• Prompt:
Find each line of the entries with the string "Instructions", please, and copy it.

Dataset entries:
**********

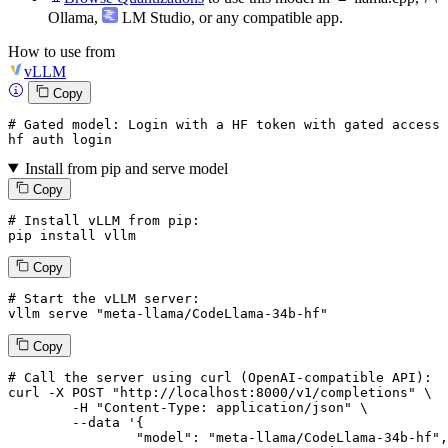
Ollama
,
LM Studio
, or any compatible app.
How to use from
vLLM
Copy
# Gated model: 
Login
with
 a HF token 
with
 gated 
access
 
hf auth 
login
Install from pip and serve model
Copy
# Install vLLM from pip:
pip install vllm
Copy
# Start the vLLM server:
vllm
 serve 
"meta-llama/CodeLlama-34b-hf"
Copy
# 
Call
 the 
server
using
 curl (OpenAI-compatible API):

curl -X POST "http://localhost:8000/v1/completions" \

	-H "Content-Type: application/json" \

--data '{
		"model": "meta-llama/CodeLlama-34b-hf",
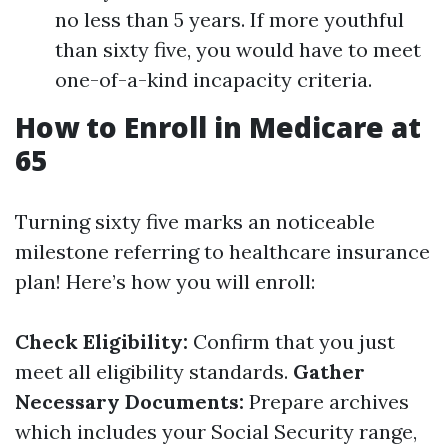
no less than 5 years. If more youthful
than sixty five, you would have to meet
one-of-a-kind incapacity criteria.
How to Enroll in Medicare at
65
Turning sixty five marks an noticeable
milestone referring to healthcare insurance
plan! Here’s how you will enroll:
Check Eligibility:
Confirm that you just
meet all eligibility standards.
Gather
Necessary Documents:
Prepare archives
which includes your Social Security range,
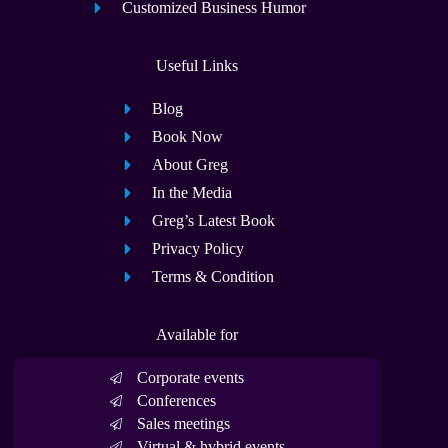
Customized Business Humor
Useful Links
Blog
Book Now
About Greg
In the Media
Greg’s Latest Book
Privacy Policy
Terms & Condition
Available for
Corporate events
Conferences
Sales meetings
Virtual & hybrid events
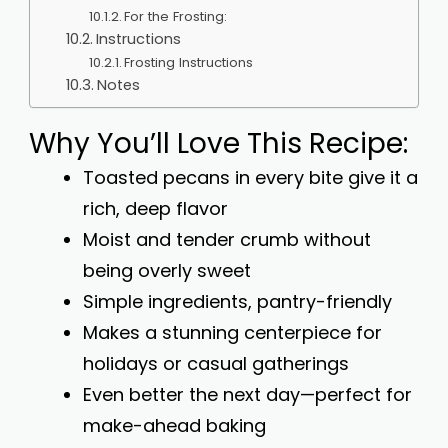
For the Frosting:
Instructions
Frosting Instructions
Notes
Why You’ll Love This Recipe:
Toasted pecans in every bite give it a
rich, deep flavor
Moist and tender crumb without
being overly sweet
Simple ingredients, pantry-friendly
Makes a stunning centerpiece for
holidays or casual gatherings
Even better the next day—perfect for
make-ahead baking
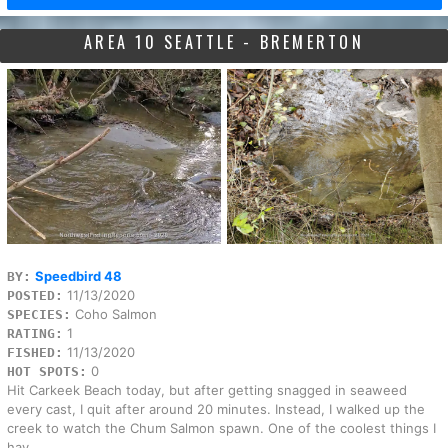
AREA 10 SEATTLE - BREMERTON
Speedbird 48
BY:
11/13/2020
POSTED:
Coho Salmon
SPECIES:
1
RATING:
11/13/2020
FISHED:
0
HOT SPOTS:
Hit Carkeek Beach today, but after getting snagged in seaweed
every cast, I quit after around 20 minutes. Instead, I walked up the
creek to watch the Chum Salmon spawn. One of the coolest things I
hav...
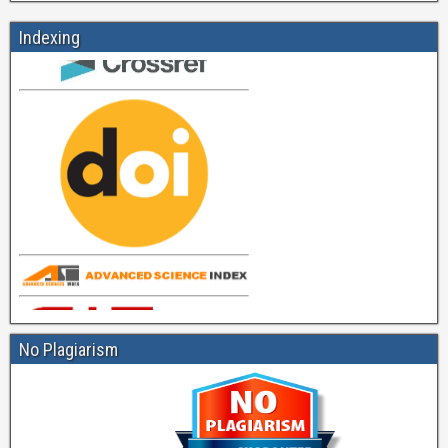
Indexing
No Plagiarism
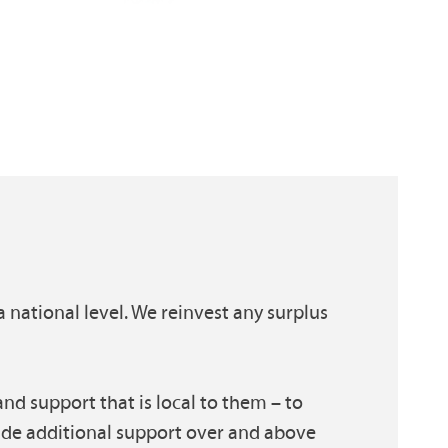
a national level. We reinvest any surplus
nd support that is local to them – to
ide additional support over and above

**********

• Completed exercise:
Instructions
Frosting Instructions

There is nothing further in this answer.